== The data ==
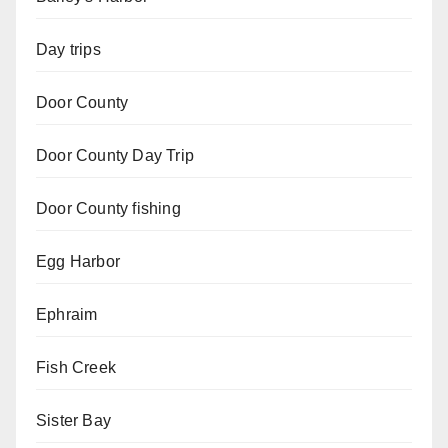
Day trips
Door County
Door County Day Trip
Door County fishing
Egg Harbor
Ephraim
Fish Creek
Sister Bay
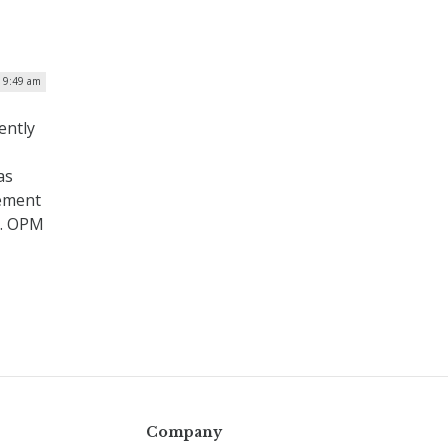
| 9:49 am
ently
as
gement
k. OPM
Company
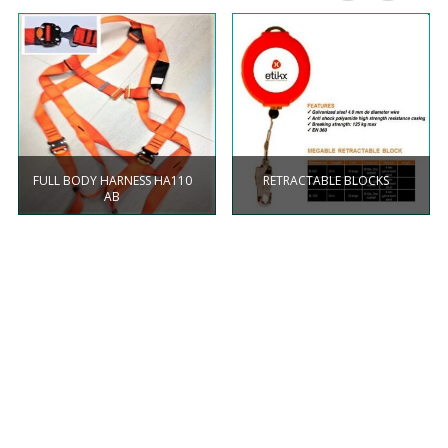
FULL BODY HARNESS HA110
RETRACTABLE BLOCKS
AB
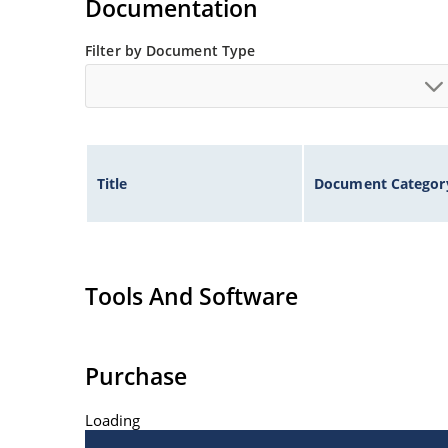
Documentation
Filter by Document Type
Title
Document Categor
Tools And Software
Purchase
Loading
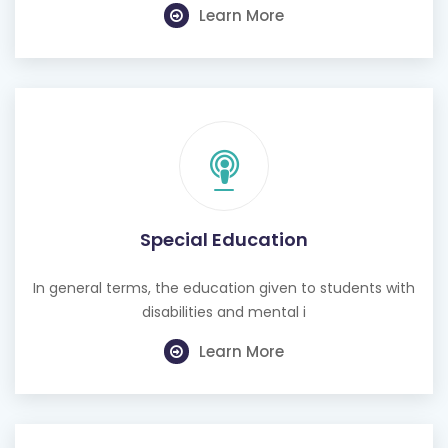
Learn More
Special Education
In general terms, the education given to students with
disabilities and mental i
Learn More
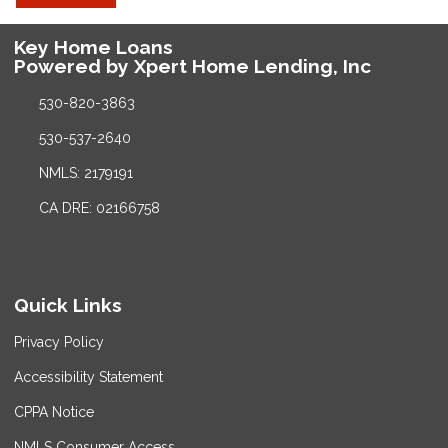
Key Home Loans
Powered by Xpert Home Lending, Inc
530-820-3863
530-537-2640
NMLS: 2179191
CA DRE: 02166758
Quick Links
Privacy Policy
Accessibility Statement
CPPA Notice
NMLS Consumer Access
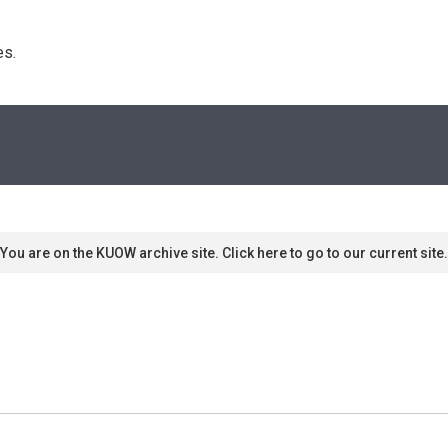
s. 
You are on the KUOW archive site. Click here to go to our current site.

== Job ==
Reproduce the text read from every one of the records above, line for line and without any change, and leave the pictures out.

== Task solution ==
Day trips
Door County
Door County Day Trip
Door County fishing
Egg Harbor
Ephraim
Fish Creek
Sister Bay
| 9:49 am
ently
as
gement
k. OPM
Company
FULL BODY HARNESS HA110
RETRACTABLE BLOCKS
AB
Documentation
Filter by Document Type
Title
Document Categor
Tools And Software
Purchase
Loading
Learn More
Special Education
In general terms, the education given to students with
disabilities and mental i
Learn More
Key Home Loans
Powered by Xpert Home Lending, Inc
530-820-3863
530-537-2640
NMLS: 2179191
CA DRE: 02166758
Quick Links
Privacy Policy
Accessibility Statement
CPPA Notice
NMLS Consumer Access
s. 
You are on the KUOW archive site. Click here to go to our current site.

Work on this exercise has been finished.